New Delhi: The negotiators agreed to prepare a “zero draft” for a legally binding plastics treaty in the next session of the Intergovernmental Negotiating Committee (INC), which is due to take place in Nairobi, Kenya, this November.
The consensus has been built during the second session of INC, which concluded on Saturday in the French capital, Paris.
More than 1,700 participants including 700 Member State delegates of 169 Member States and over 900 observers from NGOs attended the session, hosted by France at the headquarters of the UN Educational, Scientific and Cultural Organisation (UNESCO) in Paris.
“I am encouraged by progress at INC-2 and the mandate to prepare a zero draft of the international legally binding instrument on plastic pollution,” said Inger Andersen, Executive Director of the UN Environment Programme (UNEP).

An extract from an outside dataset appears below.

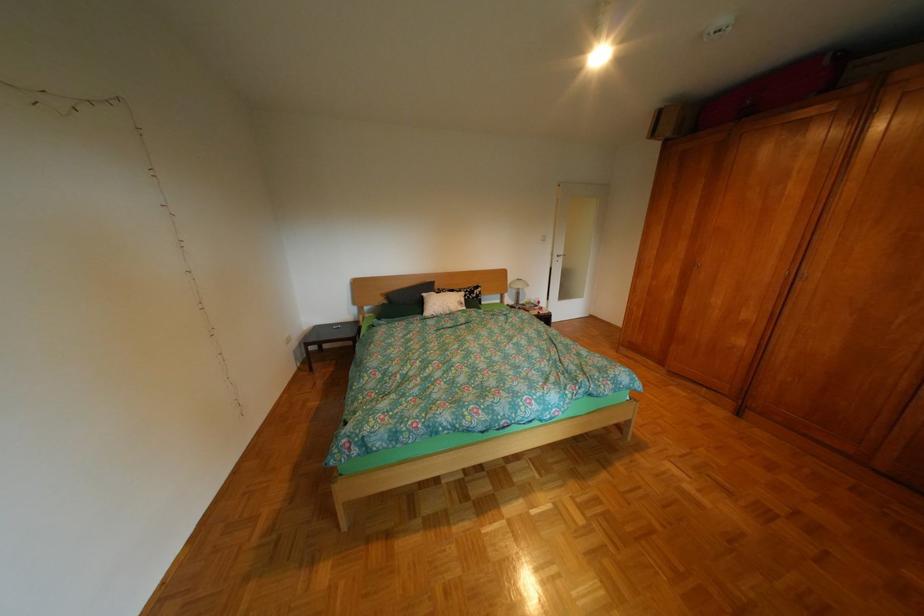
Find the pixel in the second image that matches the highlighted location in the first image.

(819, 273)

“I look forward to INC-3 in Nairobi and urge Member States to maintain this momentum. The world is calling for an agreement that is broad, innovative, inclusive, and transparent, one that leans on science and learns from stakeholders, and one that ensures support for developing nations” she added.

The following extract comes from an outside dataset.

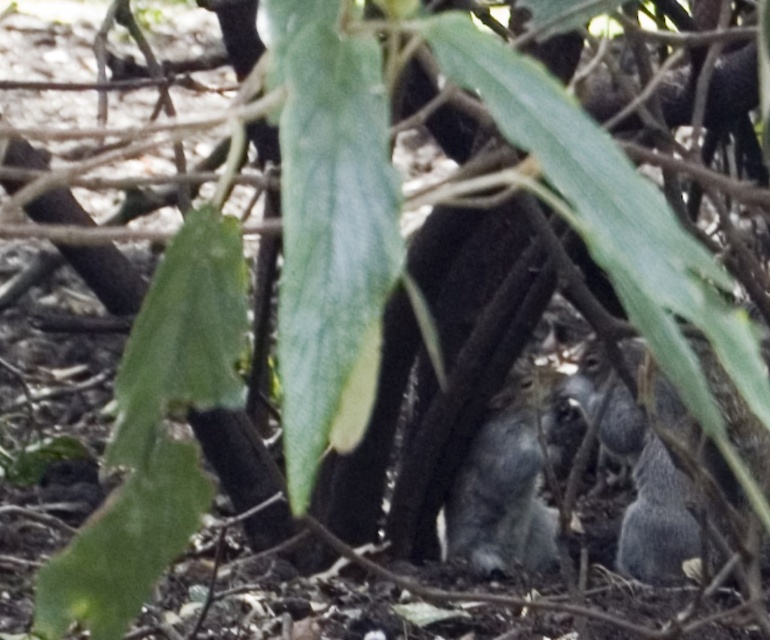
In the scene shown: You are a wildlife photographer aiming to capture both the gray furry squirrel at lower right and the gray furry squirrel at center in a single frame. Which squirrel should you focus on first to ensure both are in the frame without moving the camera?

You should focus on the gray furry squirrel at lower right first because it is bigger and will require more attention to ensure it fits well in the frame while still capturing the smaller gray furry squirrel at center.

You are a wildlife photographer aiming to capture both the gray furry squirrel at lower right and the gray furry squirrel at center in a single frame. Based on their sizes, which squirrel will appear closer to the camera in your photo?

The gray furry squirrel at lower right will appear closer to the camera because it is larger in size compared to the gray furry squirrel at center.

On the first day of the session, Member States elected Georgia, Estonia, Sweden, and the US to the Bureau.
Following discussions on voting rights, they also agreed on an interpretive paragraph for the Draft Rules of Procedure that apply on a provisional basis to the work of the INC.
Officially closing the session, the Chair of the INC, H.E. Mr. Gustavo Adolfo Meza-Cuadra Velasquez, thanked the Government of France and UNESCO for hosting the session, as well as the Member States, observers, co-facilitators, and support staff of the discussions.
In its decision, the INC requested the Secretariat to invite submissions from observers by 15 August and Members by 15 September on elements not discussed at INC-2, such as the principles and scope of the instrument, and any potential areas for inter-sessional work compiled by the cofacilitators of the two contact groups, to inform the work of INC-3.
“My appeal to you at the beginning of this session was that you make Paris count. You have done so, by providing us with a mandate for a zero draft and inter-sessional work,” said Jyoti Mathur-Filipp, Executive Secretary of the INC Secretariat.
In February 2022, United Nations Environment Assembly (UNEA-5.2), adopted a historic resolution titled “End Plastic Pollution: Towards an internationally legally binding instrument”
Under the resolution, Intergovernmental Negotiating Committee (INC), will complete a draft global legally binding agreement on plastic pollution by the end of 2024.
As per UNEP the amount of plastic waste entering aquatic ecosystems could nearly triple from some 9–14 million tonnes per year in 2016 to a projected 23–37 million tons per year by 2040.
By 2050 greenhouse gas emissions associated with plastic production, use and disposal would account for 15 percent of allowed emissions, with the goal of limiting global warming to 1.5°C (34.7°F).